Task statement:
In full and word for word, copy the listing; no pictures belong in the copy.

Collected material:
== Segment start ==

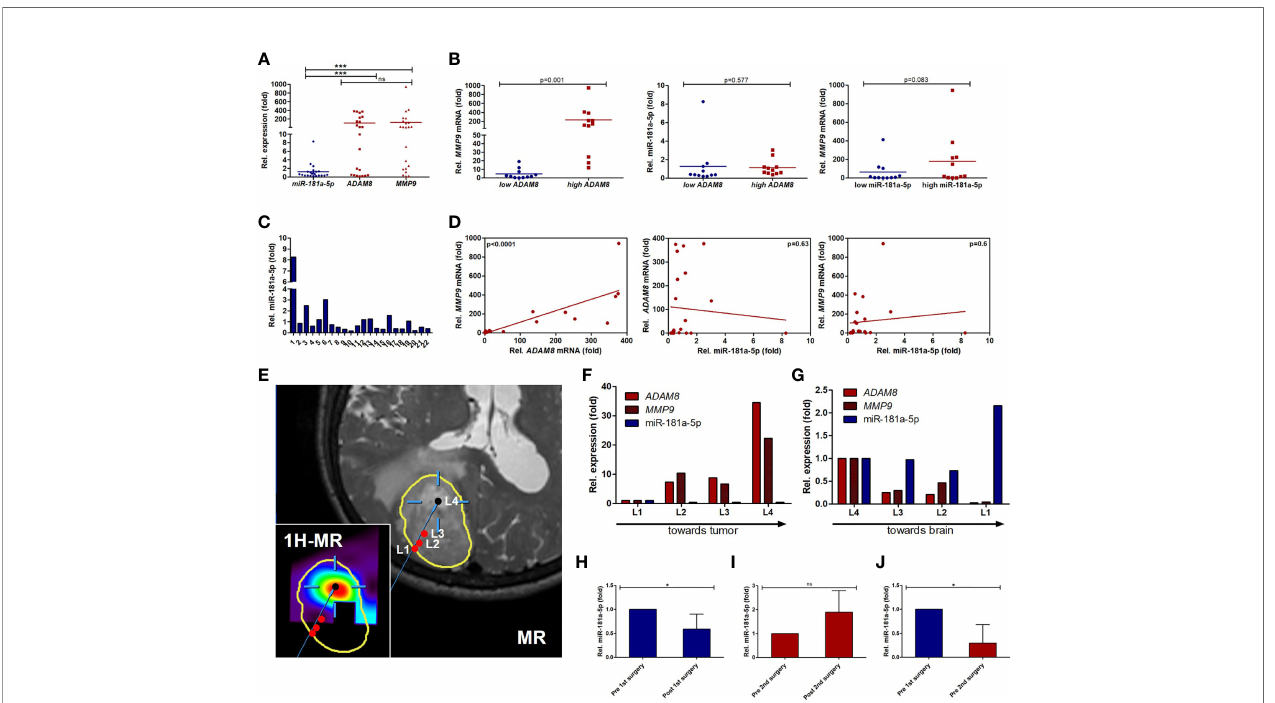
FIGURE 5 | Expression levels of ADAM8 and MMP9 , and miR-181a-5p in GBM tissue samples. (A) RT-qPCR results of GBM tissue samples (n=22, fold change normalized to 1) indicate a higher expression of ADAM8 (p-value: 0.0009) and MMP9 (p-value: 0.0002) than miR-181a-5p. (B) Dividing the RT-qPCR results and patient cohort into two groups (low/high ADAM8 or low/high miR-181a-5p expression) reveals a correlation of ADAM8 with MMP9 (left graph, p-value: 0.001) but no correlation of miR-181a-5p with ADAM8 (middle graph, p-value: 0.577) or MMP9 (right graph, p-value: 0.083) expression. (C) RT-qPCR results for miR-181a-5p expression of each GBM tissue sample. (D) ADAM8 and MMP9 are correlated in GBM tissue samples (p < 0.0001, n=22), whereas the inverse correlations of ADAM8 and miR-181a-5p and of miR-181a-5p and MMP9 are non-signi fi cant (p-values: 0.63 and 0.6, respectively). (E) T2-weighted magnetic resonance (MR) image showing a left parietal GBM (segmented in yellow, patient 25) as well as the co-registered choline/N-acetylaspartate (NAA) maps derived from 1H-MR spectroscopy, integrated into the neuronavigation system for navigated extraction of tissue samples (L1: tumor border, L2/L3: tumor, L4: tumor, Cho/NAA hotspot) magnetic resonance (heatmap for choline metabolite). Corresponding molecular analyses are shown in (F, G) (patient 25). RT-qPCR results of ADAM8 (red), MMP9 (tiled red), and miR-181a-5p (blue) in different tissue locations normalized to either L1 (F) or L4 (G) describing the direction of surgery. (H) In a pilot study, three GBM patients (Patient 9, 23, 24) were analyzed for their serum-EV miR-181a-5p expression via RT-qPCR. The serum was collected before and after the fi rst and second surgery. Interestingly, after fi rst surgical resection miR-181a-5p is less expressed in serum-EVs (p-value: 0.042). (I) After second surgery, miR-181a-5p shows a slight increase in serum-EVs (p-value: 0.08). (J) , miR-181a-5p is less detectable in serum-EVs prior to the second surgery compared to pre- fi rst surgery (p-value: 0.02; left graph). Results are shown in mean values +/- SD. Unpaired one-tailed students t test and Wilcoxon signed-rank test were applied to determine signi fi cance: ns, not signi fi cant, *p < 0.05, **p < 0.01, ***p <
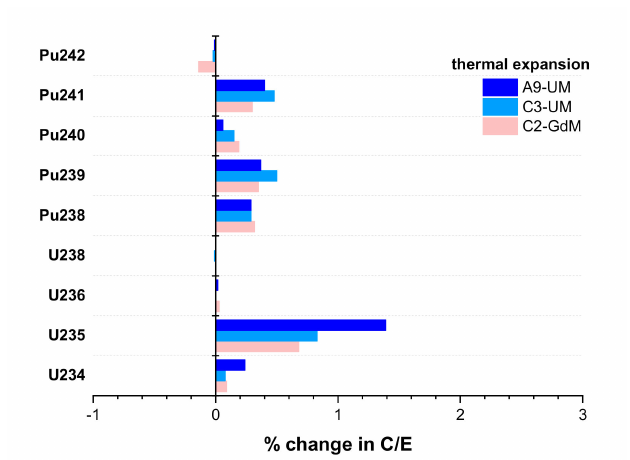
Figure 8. Change in U and Pu C/E isotope concentration ratios due to thermal expansion for samples from assembly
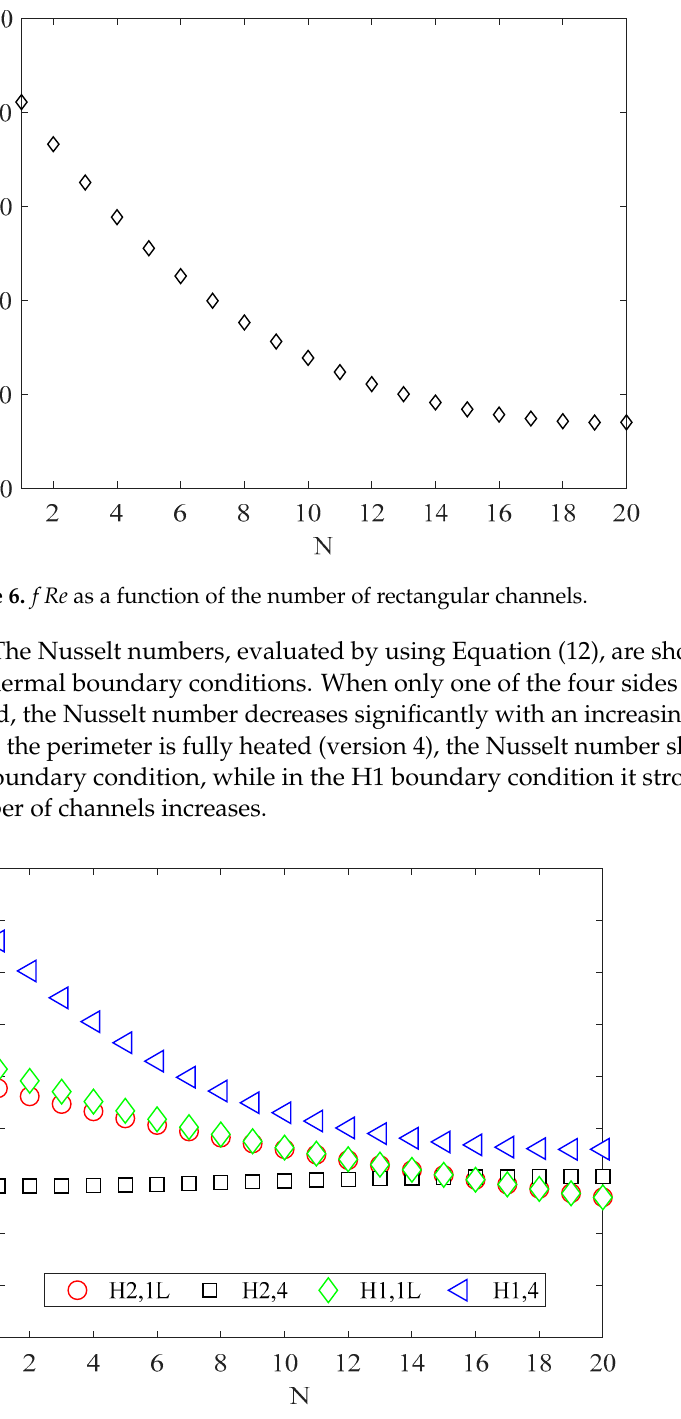
Table 2. Comparison between present results (i.e. Equation (12)) and data available in the litera- ture.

== Segment end ==

Output of the task:
FIGURE 5 | Expression levels of ADAM8 and MMP9 , and miR-181a-5p in GBM tissue samples. (A) RT-qPCR results of GBM tissue samples (n=22, fold change normalized to 1) indicate a higher expression of ADAM8 (p-value: 0.0009) and MMP9 (p-value: 0.0002) than miR-181a-5p. (B) Dividing the RT-qPCR results and patient cohort into two groups (low/high ADAM8 or low/high miR-181a-5p expression) reveals a correlation of ADAM8 with MMP9 (left graph, p-value: 0.001) but no correlation of miR-181a-5p with ADAM8 (middle graph, p-value: 0.577) or MMP9 (right graph, p-value: 0.083) expression. (C) RT-qPCR results for miR-181a-5p expression of each GBM tissue sample. (D) ADAM8 and MMP9 are correlated in GBM tissue samples (p < 0.0001, n=22), whereas the inverse correlations of ADAM8 and miR-181a-5p and of miR-181a-5p and MMP9 are non-signi fi cant (p-values: 0.63 and 0.6, respectively). (E) T2-weighted magnetic resonance (MR) image showing a left parietal GBM (segmented in yellow, patient 25) as well as the co-registered choline/N-acetylaspartate (NAA) maps derived from 1H-MR spectroscopy, integrated into the neuronavigation system for navigated extraction of tissue samples (L1: tumor border, L2/L3: tumor, L4: tumor, Cho/NAA hotspot) magnetic resonance (heatmap for choline metabolite). Corresponding molecular analyses are shown in (F, G) (patient 25). RT-qPCR results of ADAM8 (red), MMP9 (tiled red), and miR-181a-5p (blue) in different tissue locations normalized to either L1 (F) or L4 (G) describing the direction of surgery. (H) In a pilot study, three GBM patients (Patient 9, 23, 24) were analyzed for their serum-EV miR-181a-5p expression via RT-qPCR. The serum was collected before and after the fi rst and second surgery. Interestingly, after fi rst surgical resection miR-181a-5p is less expressed in serum-EVs (p-value: 0.042). (I) After second surgery, miR-181a-5p shows a slight increase in serum-EVs (p-value: 0.08). (J) , miR-181a-5p is less detectable in serum-EVs prior to the second surgery compared to pre- fi rst surgery (p-value: 0.02; left graph). Results are shown in mean values +/- SD. Unpaired one-tailed students t test and Wilcoxon signed-rank test were applied to determine signi fi cance: ns, not signi fi cant, *p < 0.05, **p < 0.01, ***p <
Figure 8. Change in U and Pu C/E isotope concentration ratios due to thermal expansion for samples from assembly
Table 2. Comparison between present results (i.e. Equation (12)) and data available in the litera- ture.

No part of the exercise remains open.